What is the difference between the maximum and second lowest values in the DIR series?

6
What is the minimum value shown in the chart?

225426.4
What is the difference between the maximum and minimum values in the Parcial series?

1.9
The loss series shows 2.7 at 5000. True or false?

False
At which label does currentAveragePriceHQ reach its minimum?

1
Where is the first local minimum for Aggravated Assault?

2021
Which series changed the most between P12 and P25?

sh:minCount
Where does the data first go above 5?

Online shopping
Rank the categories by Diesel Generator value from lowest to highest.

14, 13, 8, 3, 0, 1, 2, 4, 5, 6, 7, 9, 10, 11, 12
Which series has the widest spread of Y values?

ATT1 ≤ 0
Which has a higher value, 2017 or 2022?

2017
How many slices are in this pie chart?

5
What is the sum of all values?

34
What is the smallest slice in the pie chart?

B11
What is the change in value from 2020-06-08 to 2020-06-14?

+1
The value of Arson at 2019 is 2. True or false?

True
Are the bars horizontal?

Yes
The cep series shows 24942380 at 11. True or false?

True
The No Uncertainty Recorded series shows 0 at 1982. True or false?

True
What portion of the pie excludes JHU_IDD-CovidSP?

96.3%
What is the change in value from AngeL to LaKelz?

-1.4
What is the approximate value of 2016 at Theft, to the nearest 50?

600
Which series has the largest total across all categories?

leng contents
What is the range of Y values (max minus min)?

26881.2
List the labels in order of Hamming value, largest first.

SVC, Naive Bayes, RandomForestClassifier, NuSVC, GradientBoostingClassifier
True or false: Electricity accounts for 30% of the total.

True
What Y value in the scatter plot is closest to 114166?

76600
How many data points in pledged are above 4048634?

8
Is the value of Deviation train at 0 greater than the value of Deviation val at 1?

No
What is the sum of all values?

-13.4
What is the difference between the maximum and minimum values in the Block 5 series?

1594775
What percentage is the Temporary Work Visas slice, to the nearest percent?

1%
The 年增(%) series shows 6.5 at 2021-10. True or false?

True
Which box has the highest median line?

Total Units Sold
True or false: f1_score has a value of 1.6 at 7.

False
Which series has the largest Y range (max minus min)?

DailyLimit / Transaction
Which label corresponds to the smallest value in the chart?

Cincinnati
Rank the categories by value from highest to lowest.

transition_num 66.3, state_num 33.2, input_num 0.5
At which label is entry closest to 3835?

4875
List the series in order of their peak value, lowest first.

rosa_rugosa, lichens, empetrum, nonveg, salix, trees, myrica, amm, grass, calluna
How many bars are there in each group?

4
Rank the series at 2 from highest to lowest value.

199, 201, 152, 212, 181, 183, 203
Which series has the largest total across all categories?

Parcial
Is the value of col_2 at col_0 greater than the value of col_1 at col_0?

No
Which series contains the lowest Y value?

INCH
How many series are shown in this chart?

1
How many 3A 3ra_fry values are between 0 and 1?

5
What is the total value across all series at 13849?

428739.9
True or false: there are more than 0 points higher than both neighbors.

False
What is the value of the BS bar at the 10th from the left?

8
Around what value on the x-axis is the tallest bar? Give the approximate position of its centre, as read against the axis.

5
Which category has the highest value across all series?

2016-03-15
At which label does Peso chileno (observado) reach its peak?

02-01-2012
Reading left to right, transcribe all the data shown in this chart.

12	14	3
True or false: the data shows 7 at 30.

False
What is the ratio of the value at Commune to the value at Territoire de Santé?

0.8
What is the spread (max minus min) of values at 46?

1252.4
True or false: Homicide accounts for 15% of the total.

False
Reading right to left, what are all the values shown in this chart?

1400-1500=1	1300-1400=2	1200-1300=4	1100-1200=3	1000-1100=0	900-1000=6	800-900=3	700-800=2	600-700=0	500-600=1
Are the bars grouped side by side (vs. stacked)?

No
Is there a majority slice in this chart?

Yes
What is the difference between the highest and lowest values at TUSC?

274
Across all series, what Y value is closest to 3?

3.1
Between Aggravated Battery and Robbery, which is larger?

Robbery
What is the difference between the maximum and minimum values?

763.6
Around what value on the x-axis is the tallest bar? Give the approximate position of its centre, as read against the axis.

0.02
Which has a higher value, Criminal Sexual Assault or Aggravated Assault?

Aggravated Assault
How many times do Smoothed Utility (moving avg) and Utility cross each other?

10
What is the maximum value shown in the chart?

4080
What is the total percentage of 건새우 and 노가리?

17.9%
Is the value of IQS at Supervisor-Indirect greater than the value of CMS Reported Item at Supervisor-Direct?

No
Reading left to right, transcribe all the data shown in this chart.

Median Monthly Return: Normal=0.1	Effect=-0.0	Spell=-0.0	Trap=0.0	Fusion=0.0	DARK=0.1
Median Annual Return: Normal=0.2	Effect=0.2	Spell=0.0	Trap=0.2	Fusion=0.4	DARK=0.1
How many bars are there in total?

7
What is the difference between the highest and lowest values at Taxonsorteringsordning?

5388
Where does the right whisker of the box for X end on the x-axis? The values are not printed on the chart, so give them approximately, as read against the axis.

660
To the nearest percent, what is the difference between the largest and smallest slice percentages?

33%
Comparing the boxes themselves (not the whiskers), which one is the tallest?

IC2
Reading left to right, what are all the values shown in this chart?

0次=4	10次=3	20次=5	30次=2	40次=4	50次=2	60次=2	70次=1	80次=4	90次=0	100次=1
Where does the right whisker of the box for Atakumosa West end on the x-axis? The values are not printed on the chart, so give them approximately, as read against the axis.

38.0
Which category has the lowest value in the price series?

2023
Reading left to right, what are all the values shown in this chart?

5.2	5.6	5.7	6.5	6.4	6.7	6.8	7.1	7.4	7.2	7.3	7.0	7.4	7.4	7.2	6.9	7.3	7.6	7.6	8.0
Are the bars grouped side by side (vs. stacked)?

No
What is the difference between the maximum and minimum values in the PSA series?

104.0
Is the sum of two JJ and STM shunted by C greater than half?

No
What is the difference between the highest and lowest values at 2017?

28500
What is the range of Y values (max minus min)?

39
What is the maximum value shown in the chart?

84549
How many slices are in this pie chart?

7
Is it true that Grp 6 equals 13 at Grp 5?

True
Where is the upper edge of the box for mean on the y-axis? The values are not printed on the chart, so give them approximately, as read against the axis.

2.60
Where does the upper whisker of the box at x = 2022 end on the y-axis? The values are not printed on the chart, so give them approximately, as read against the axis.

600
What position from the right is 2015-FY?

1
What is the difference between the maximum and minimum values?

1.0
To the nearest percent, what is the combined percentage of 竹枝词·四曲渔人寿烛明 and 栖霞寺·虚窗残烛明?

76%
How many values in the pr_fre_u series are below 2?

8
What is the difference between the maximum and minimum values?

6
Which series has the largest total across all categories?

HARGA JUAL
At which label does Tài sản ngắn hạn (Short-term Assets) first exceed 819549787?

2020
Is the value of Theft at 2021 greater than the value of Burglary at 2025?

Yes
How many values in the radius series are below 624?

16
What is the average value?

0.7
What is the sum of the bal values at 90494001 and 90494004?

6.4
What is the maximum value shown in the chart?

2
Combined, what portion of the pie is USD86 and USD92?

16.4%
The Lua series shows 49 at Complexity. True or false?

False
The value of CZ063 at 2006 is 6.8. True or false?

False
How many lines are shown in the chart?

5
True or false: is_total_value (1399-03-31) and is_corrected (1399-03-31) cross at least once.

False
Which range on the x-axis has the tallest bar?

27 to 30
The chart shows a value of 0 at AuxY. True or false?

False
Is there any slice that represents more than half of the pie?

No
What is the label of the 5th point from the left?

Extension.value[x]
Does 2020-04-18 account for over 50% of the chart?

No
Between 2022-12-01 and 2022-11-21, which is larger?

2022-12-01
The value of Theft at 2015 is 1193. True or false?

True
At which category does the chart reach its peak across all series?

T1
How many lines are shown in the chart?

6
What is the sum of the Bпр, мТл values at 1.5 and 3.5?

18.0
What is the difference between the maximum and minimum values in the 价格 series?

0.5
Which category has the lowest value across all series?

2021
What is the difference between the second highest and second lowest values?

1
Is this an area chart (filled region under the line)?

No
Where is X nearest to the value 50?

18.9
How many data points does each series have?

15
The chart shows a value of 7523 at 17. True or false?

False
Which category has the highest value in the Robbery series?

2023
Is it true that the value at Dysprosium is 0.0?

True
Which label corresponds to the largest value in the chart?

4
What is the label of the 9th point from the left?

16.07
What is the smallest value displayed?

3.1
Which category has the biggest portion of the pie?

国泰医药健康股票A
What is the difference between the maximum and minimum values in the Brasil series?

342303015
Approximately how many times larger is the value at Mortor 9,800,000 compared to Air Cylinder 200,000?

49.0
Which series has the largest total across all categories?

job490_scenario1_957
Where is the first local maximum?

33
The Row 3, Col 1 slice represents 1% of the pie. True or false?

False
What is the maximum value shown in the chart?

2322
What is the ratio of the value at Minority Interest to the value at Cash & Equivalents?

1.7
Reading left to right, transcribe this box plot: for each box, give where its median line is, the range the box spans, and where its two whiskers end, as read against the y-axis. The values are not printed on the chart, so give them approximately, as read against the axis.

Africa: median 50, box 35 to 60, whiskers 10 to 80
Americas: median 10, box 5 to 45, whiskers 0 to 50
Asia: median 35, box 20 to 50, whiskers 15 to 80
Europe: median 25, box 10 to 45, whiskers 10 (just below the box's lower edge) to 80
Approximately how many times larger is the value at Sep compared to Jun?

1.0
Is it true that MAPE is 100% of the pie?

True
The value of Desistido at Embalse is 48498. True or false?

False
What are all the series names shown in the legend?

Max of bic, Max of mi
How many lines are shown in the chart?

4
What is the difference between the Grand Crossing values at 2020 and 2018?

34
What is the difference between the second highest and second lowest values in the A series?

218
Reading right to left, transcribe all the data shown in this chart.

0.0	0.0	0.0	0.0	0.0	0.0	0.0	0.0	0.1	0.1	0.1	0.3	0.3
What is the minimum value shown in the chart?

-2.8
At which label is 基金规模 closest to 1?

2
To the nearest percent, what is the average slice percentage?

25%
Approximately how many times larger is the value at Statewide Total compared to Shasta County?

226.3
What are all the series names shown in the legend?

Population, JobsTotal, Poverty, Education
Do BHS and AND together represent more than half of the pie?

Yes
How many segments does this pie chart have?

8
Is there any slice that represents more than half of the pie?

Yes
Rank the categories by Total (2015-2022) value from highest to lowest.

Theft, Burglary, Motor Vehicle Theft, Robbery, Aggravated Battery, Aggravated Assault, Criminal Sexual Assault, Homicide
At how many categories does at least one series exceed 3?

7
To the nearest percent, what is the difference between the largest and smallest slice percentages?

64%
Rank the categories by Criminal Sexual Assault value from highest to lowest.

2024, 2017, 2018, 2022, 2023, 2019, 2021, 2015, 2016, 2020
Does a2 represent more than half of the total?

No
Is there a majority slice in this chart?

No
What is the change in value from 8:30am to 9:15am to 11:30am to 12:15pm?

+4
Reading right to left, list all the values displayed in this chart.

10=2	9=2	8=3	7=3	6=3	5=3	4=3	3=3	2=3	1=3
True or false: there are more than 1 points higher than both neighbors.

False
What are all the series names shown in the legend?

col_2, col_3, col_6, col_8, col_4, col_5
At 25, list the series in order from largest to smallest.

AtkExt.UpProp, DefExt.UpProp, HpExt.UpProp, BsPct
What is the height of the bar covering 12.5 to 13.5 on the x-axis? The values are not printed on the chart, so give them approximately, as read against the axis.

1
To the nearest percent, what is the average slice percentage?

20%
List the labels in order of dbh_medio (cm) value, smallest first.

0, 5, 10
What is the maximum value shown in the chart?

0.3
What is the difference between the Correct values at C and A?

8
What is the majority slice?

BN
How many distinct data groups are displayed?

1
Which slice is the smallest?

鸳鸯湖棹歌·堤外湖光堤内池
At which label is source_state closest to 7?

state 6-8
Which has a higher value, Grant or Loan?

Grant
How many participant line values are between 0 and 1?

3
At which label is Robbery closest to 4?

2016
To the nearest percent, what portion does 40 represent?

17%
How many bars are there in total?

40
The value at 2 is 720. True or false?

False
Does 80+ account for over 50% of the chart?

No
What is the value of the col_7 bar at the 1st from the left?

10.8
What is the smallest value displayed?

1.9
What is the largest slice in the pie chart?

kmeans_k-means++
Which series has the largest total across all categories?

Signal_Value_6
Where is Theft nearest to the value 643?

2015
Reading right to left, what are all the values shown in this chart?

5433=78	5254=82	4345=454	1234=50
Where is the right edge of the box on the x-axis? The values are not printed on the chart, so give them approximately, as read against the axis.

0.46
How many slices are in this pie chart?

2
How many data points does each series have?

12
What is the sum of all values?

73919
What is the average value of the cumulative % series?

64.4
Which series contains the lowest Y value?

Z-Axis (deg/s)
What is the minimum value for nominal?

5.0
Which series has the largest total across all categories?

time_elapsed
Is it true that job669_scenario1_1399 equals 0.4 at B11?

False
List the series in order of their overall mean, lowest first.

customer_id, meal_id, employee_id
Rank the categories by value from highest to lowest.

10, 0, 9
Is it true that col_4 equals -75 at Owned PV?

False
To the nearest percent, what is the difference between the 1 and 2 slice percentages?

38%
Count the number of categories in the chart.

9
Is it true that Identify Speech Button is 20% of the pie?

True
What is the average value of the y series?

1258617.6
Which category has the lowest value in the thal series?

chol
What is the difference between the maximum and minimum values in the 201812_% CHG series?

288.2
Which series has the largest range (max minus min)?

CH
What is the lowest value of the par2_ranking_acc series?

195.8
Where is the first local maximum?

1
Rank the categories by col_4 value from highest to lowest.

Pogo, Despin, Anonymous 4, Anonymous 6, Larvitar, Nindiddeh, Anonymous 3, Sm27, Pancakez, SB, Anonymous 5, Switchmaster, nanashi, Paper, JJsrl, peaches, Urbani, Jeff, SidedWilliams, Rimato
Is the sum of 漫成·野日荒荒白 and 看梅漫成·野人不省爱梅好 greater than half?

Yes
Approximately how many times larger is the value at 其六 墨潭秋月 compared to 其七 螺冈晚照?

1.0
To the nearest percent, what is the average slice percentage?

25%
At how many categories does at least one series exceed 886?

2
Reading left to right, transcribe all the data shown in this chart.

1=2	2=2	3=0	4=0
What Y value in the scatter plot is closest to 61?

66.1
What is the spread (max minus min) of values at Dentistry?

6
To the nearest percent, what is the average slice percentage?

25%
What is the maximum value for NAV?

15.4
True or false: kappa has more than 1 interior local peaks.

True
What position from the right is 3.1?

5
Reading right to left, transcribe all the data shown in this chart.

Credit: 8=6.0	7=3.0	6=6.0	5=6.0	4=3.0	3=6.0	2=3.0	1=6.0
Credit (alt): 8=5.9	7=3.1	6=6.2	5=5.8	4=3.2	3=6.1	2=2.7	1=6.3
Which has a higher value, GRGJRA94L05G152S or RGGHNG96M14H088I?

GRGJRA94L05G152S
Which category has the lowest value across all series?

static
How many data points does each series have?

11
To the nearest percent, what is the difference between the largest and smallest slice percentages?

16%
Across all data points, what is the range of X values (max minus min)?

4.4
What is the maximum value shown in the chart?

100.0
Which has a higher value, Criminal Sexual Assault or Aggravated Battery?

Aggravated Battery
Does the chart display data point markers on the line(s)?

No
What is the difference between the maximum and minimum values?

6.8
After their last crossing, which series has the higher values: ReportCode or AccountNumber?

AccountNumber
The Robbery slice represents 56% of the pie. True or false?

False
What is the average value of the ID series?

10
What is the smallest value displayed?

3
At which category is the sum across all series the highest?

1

Request
Could you repeat word for word the lines above, from the one containing "199, 201, 152, 212, 181, 183, 203" through the one containing "Across all series, what", both included?

Exercise answer
199, 201, 152, 212, 181, 183, 203
Which series has the largest total across all categories?

Parcial
Is the value of col_2 at col_0 greater than the value of col_1 at col_0?

No
Which series contains the lowest Y value?

INCH
How many series are shown in this chart?

1
How many 3A 3ra_fry values are between 0 and 1?

5
What is the total value across all series at 13849?

428739.9
True or false: there are more than 0 points higher than both neighbors.

False
What is the value of the BS bar at the 10th from the left?

8
Around what value on the x-axis is the tallest bar? Give the approximate position of its centre, as read against the axis.

5
Which category has the highest value across all series?

2016-03-15
At which label does Peso chileno (observado) reach its peak?

02-01-2012
Reading left to right, transcribe all the data shown in this chart.

12	14	3
True or false: the data shows 7 at 30.

False
What is the ratio of the value at Commune to the value at Territoire de Santé?

0.8
What is the spread (max minus min) of values at 46?

1252.4
True or false: Homicide accounts for 15% of the total.

False
Reading right to left, what are all the values shown in this chart?

1400-1500=1	1300-1400=2	1200-1300=4	1100-1200=3	1000-1100=0	900-1000=6	800-900=3	700-800=2	600-700=0	500-600=1
Are the bars grouped side by side (vs. stacked)?

No
Is there a majority slice in this chart?

Yes
What is the difference between the highest and lowest values at TUSC?

274
Across all series, what Y value is closest to 3?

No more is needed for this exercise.